● **Work instructions**
The entries that follow need to be retyped verbatim.
[[ Supplied records, beginning ]]
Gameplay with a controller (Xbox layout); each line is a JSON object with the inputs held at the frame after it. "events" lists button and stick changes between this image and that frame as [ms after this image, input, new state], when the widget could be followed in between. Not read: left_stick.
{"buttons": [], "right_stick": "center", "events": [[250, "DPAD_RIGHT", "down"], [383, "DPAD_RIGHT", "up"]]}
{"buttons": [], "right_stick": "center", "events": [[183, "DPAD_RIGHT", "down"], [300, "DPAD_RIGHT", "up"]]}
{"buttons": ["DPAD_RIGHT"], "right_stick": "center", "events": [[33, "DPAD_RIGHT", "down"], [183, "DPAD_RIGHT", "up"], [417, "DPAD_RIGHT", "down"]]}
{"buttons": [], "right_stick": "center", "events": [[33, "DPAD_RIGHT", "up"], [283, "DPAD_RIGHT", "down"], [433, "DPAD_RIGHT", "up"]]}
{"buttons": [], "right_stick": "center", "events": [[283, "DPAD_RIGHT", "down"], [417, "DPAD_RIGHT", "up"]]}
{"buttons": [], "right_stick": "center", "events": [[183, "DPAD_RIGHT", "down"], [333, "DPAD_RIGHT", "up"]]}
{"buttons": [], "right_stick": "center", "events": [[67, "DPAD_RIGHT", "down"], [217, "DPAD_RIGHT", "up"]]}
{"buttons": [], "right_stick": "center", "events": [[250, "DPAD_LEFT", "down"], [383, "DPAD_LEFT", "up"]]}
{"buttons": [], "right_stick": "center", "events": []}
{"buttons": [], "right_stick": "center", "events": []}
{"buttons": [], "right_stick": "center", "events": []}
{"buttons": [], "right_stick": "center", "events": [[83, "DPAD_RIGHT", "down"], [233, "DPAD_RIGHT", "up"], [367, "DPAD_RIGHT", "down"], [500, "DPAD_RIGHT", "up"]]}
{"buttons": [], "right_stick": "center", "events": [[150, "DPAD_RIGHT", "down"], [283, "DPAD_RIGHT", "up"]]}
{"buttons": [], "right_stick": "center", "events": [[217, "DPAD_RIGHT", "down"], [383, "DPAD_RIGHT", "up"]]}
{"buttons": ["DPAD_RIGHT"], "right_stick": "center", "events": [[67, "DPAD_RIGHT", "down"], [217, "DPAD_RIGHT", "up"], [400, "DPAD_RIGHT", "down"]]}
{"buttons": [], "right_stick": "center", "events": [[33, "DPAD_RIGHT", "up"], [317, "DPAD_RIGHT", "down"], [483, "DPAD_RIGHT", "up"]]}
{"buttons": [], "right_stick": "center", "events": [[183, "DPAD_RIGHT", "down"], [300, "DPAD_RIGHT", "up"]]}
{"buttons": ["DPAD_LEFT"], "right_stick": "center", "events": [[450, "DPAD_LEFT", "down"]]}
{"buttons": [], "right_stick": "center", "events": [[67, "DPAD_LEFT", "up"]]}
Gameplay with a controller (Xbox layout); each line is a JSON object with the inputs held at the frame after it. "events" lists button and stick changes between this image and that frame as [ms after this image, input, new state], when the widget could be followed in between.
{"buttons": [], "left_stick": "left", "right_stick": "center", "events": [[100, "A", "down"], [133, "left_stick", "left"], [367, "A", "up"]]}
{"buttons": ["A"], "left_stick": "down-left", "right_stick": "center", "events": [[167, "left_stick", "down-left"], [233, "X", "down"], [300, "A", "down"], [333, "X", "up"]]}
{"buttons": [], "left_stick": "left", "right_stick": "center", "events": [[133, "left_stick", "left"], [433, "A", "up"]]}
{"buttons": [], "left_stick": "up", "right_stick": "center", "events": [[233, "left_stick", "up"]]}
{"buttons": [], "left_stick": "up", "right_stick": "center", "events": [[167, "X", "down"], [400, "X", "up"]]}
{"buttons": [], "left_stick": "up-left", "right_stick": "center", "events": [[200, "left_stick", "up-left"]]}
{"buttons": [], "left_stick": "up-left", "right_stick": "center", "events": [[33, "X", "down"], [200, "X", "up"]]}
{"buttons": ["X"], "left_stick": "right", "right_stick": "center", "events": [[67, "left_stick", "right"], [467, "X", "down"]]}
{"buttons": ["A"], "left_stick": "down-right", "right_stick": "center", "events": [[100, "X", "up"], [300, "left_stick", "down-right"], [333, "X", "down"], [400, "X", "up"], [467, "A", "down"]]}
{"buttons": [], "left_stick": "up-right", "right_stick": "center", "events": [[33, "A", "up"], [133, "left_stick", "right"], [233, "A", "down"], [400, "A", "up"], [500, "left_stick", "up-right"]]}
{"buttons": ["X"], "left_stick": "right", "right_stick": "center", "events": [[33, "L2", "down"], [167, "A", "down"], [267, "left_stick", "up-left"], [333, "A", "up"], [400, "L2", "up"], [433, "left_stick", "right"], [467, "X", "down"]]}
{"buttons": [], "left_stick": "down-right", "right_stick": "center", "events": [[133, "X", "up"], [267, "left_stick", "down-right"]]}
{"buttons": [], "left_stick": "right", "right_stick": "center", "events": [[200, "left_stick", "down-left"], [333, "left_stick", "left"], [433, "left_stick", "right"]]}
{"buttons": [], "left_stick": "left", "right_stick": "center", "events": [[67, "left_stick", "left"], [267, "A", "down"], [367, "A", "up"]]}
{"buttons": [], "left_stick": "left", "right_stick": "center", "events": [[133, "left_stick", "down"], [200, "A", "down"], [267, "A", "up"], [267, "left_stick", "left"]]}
[[ Supplied records, end ]]
● **Expected answer**
Gameplay with a controller (Xbox layout); each line is a JSON object with the inputs held at the frame after it. "events" lists button and stick changes between this image and that frame as [ms after this image, input, new state], when the widget could be followed in between. Not read: left_stick.
{"buttons": [], "right_stick": "center", "events": [[250, "DPAD_RIGHT", "down"], [383, "DPAD_RIGHT", "up"]]}
{"buttons": [], "right_stick": "center", "events": [[183, "DPAD_RIGHT", "down"], [300, "DPAD_RIGHT", "up"]]}
{"buttons": ["DPAD_RIGHT"], "right_stick": "center", "events": [[33, "DPAD_RIGHT", "down"], [183, "DPAD_RIGHT", "up"], [417, "DPAD_RIGHT", "down"]]}
{"buttons": [], "right_stick": "center", "events": [[33, "DPAD_RIGHT", "up"], [283, "DPAD_RIGHT", "down"], [433, "DPAD_RIGHT", "up"]]}
{"buttons": [], "right_stick": "center", "events": [[283, "DPAD_RIGHT", "down"], [417, "DPAD_RIGHT", "up"]]}
{"buttons": [], "right_stick": "center", "events": [[183, "DPAD_RIGHT", "down"], [333, "DPAD_RIGHT", "up"]]}
{"buttons": [], "right_stick": "center", "events": [[67, "DPAD_RIGHT", "down"], [217, "DPAD_RIGHT", "up"]]}
{"buttons": [], "right_stick": "center", "events": [[250, "DPAD_LEFT", "down"], [383, "DPAD_LEFT", "up"]]}
{"buttons": [], "right_stick": "center", "events": []}
{"buttons": [], "right_stick": "center", "events": []}
{"buttons": [], "right_stick": "center", "events": []}
{"buttons": [], "right_stick": "center", "events": [[83, "DPAD_RIGHT", "down"], [233, "DPAD_RIGHT", "up"], [367, "DPAD_RIGHT", "down"], [500, "DPAD_RIGHT", "up"]]}
{"buttons": [], "right_stick": "center", "events": [[150, "DPAD_RIGHT", "down"], [283, "DPAD_RIGHT", "up"]]}
{"buttons": [], "right_stick": "center", "events": [[217, "DPAD_RIGHT", "down"], [383, "DPAD_RIGHT", "up"]]}
{"buttons": ["DPAD_RIGHT"], "right_stick": "center", "events": [[67, "DPAD_RIGHT", "down"], [217, "DPAD_RIGHT", "up"], [400, "DPAD_RIGHT", "down"]]}
{"buttons": [], "right_stick": "center", "events": [[33, "DPAD_RIGHT", "up"], [317, "DPAD_RIGHT", "down"], [483, "DPAD_RIGHT", "up"]]}
{"buttons": [], "right_stick": "center", "events": [[183, "DPAD_RIGHT", "down"], [300, "DPAD_RIGHT", "up"]]}
{"buttons": ["DPAD_LEFT"], "right_stick": "center", "events": [[450, "DPAD_LEFT", "down"]]}
{"buttons": [], "right_stick": "center", "events": [[67, "DPAD_LEFT", "up"]]}
Gameplay with a controller (Xbox layout); each line is a JSON object with the inputs held at the frame after it. "events" lists button and stick changes between this image and that frame as [ms after this image, input, new state], when the widget could be followed in between.
{"buttons": [], "left_stick": "left", "right_stick": "center", "events": [[100, "A", "down"], [133, "left_stick", "left"], [367, "A", "up"]]}
{"buttons": ["A"], "left_stick": "down-left", "right_stick": "center", "events": [[167, "left_stick", "down-left"], [233, "X", "down"], [300, "A", "down"], [333, "X", "up"]]}
{"buttons": [], "left_stick": "left", "right_stick": "center", "events": [[133, "left_stick", "left"], [433, "A", "up"]]}
{"buttons": [], "left_stick": "up", "right_stick": "center", "events": [[233, "left_stick", "up"]]}
{"buttons": [], "left_stick": "up", "right_stick": "center", "events": [[167, "X", "down"], [400, "X", "up"]]}
{"buttons": [], "left_stick": "up-left", "right_stick": "center", "events": [[200, "left_stick", "up-left"]]}
{"buttons": [], "left_stick": "up-left", "right_stick": "center", "events": [[33, "X", "down"], [200, "X", "up"]]}
{"buttons": ["X"], "left_stick": "right", "right_stick": "center", "events": [[67, "left_stick", "right"], [467, "X", "down"]]}
{"buttons": ["A"], "left_stick": "down-right", "right_stick": "center", "events": [[100, "X", "up"], [300, "left_stick", "down-right"], [333, "X", "down"], [400, "X", "up"], [467, "A", "down"]]}
{"buttons": [], "left_stick": "up-right", "right_stick": "center", "events": [[33, "A", "up"], [133, "left_stick", "right"], [233, "A", "down"], [400, "A", "up"], [500, "left_stick", "up-right"]]}
{"buttons": ["X"], "left_stick": "right", "right_stick": "center", "events": [[33, "L2", "down"], [167, "A", "down"], [267, "left_stick", "up-left"], [333, "A", "up"], [400, "L2", "up"], [433, "left_stick", "right"], [467, "X", "down"]]}
{"buttons": [], "left_stick": "down-right", "right_stick": "center", "events": [[133, "X", "up"], [267, "left_stick", "down-right"]]}
{"buttons": [], "left_stick": "right", "right_stick": "center", "events": [[200, "left_stick", "down-left"], [333, "left_stick", "left"], [433, "left_stick", "right"]]}
{"buttons": [], "left_stick": "left", "right_stick": "center", "events": [[67, "left_stick", "left"], [267, "A", "down"], [367, "A", "up"]]}
{"buttons": [], "left_stick": "left", "right_stick": "center", "events": [[133, "left_stick", "down"], [200, "A", "down"], [267, "A", "up"], [267, "left_stick", "left"]]}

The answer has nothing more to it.